*** Block opens ***
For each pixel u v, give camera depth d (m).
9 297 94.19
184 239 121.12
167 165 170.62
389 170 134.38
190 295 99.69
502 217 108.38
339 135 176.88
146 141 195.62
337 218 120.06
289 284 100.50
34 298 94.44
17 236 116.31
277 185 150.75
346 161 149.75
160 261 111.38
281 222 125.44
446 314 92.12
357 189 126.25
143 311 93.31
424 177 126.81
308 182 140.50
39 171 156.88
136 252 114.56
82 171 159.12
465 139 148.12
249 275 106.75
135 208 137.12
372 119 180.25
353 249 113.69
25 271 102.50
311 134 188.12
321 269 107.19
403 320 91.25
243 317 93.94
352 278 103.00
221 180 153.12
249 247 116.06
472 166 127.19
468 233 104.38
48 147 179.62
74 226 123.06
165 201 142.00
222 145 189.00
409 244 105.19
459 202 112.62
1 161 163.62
*** Block closes ***
Print out all the entries above exactly.

For each pixel u v, give camera depth d (m).
9 297 94.19
184 239 121.12
167 165 170.62
389 170 134.38
190 295 99.69
502 217 108.38
339 135 176.88
146 141 195.62
337 218 120.06
289 284 100.50
34 298 94.44
17 236 116.31
277 185 150.75
346 161 149.75
160 261 111.38
281 222 125.44
446 314 92.12
357 189 126.25
143 311 93.31
424 177 126.81
308 182 140.50
39 171 156.88
136 252 114.56
82 171 159.12
465 139 148.12
249 275 106.75
135 208 137.12
372 119 180.25
353 249 113.69
25 271 102.50
311 134 188.12
321 269 107.19
403 320 91.25
243 317 93.94
352 278 103.00
221 180 153.12
249 247 116.06
472 166 127.19
468 233 104.38
48 147 179.62
74 226 123.06
165 201 142.00
222 145 189.00
409 244 105.19
459 202 112.62
1 161 163.62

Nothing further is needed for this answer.